If you or a loved one needs to bail out of jail, you have a few options. Cash bonds are straightforward, but surety bonds are a little more complicated.
Securing a surety bond can be an excellent option for those who need more money to pay a cash bond. Here’s how it works.
What Is a Surety Bond?
Unlike an insurance policy, which guarantees the insured against financial loss, a surety bond secures the fulfillment of an obligation. If the bonded principal doesn’t fulfill their obligations, harmed parties can file claims against their bonds to recover restitution. The issuing surety company will pay valid claims, but they expect the bonded principal to reimburse them in full.
Obtaining surety bail bonds Surry County NC is a three-party agreement between you, the bondsman, and the surety company that backs the bond. The bondsman assumes the economic risk of posting your bond, and they require a non-refundable fee called a premium from you to do so.
This fee is usually a fraction of the amount you need to post with cash. The surety company assesses the risk of each applicant by considering their past financial and legal history. The underwriting process is similar to that of determining an auto insurance rate.

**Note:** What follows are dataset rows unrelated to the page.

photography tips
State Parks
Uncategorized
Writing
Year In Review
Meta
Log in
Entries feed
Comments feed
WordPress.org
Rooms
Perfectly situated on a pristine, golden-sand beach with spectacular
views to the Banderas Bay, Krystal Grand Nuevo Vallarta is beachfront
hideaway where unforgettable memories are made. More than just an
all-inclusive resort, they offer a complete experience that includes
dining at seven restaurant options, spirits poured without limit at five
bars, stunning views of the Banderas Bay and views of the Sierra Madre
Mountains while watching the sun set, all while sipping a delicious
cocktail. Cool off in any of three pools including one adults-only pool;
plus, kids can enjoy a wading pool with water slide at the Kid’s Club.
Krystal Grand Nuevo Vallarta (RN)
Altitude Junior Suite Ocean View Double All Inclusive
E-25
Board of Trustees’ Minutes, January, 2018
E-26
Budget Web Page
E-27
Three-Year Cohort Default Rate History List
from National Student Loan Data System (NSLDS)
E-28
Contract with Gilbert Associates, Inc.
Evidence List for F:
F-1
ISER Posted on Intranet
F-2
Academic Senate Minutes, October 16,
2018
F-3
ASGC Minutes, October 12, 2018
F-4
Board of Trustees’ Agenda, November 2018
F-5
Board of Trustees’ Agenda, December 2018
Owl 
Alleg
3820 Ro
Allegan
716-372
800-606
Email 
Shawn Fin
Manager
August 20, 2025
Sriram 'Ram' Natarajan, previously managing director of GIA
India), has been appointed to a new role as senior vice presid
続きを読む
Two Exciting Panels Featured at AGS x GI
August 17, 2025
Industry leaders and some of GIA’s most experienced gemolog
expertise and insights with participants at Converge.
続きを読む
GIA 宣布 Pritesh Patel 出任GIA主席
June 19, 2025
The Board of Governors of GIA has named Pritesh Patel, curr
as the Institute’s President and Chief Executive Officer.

It considers various factors like the type of bond, the amount of the bond, and your risk factor.
How Do Surety Bonds Work?
Generally speaking, surety bonds work between three parties: the principal, obligee, and bond issuer. Obligees are often government agencies, but commercial and professional parties can also be bonded to assure customers of their quality of work. The bond issuer, also known as the surety, assumes the risk of reimbursing the obligee should they suffer a loss due to contract fulfillment.
Regarding bail bonds, surety bonds are collateral for the defendant to secure release. They allow a bail bond agent to reduce the amount of cash they need upfront for their clients, which helps everyone involved.
A bail bondsman is typically referred to as an agent or broker. This is because they act as a middleman between the client and the bond company, working to assess each person’s financial history. This helps them determine how much risk each person poses to the surety and charge accordingly. The process is similar to insurance underwriting for vehicle insurers.
How Do I Get a Surety Bond?
Once you know your specific bond requirement, find a licensed surety bond agency. Look for one with expertise in your particular bond type and competitive pricing. They should also have an online application that is fast and easy to fill out.
You will typically need to provide personal information and a credit check as part of the application process. Larger agencies may have access to high-risk pools, allowing them to give bonds to applicants with less-than-perfect credit.
Once your application has been approved, you must pay a small percentage of the total bond amount. This is called the bond premium. Often, the size of your premium depends on your personal and business credit score. As a result, the more you can do to improve your credit profile, the lower your premium will likely be.
How Much Do Surety Bonds Cost?
A surety bond can be far more affordable than paying the entire bail amount. The premium is typically 10% of the total bail amount.
Several underwriting factors determine the cost of a surety bond, including an applicant’s credit score and financial history. The size of the bond is also a factor. More significant bonds tend to cost more, carrying more risk for the surety company.
A business’s industry and its licensing history also impact bond costs. Companies with more experience and a good track record are considered lower risk by surety companies.
Unlike cash bonds, where the defendant’s friend or family member puts up collateral, the bail bond agency takes on the entirety of the risk of the case. They’re responsible for calling the defendant before each court date and checking in to ensure they’re on their way to the courthouse. They may also require a personal guarantee or security deposit. This ensures they’ll be paid back if the defendant skips their trial or fails to show up for a court date.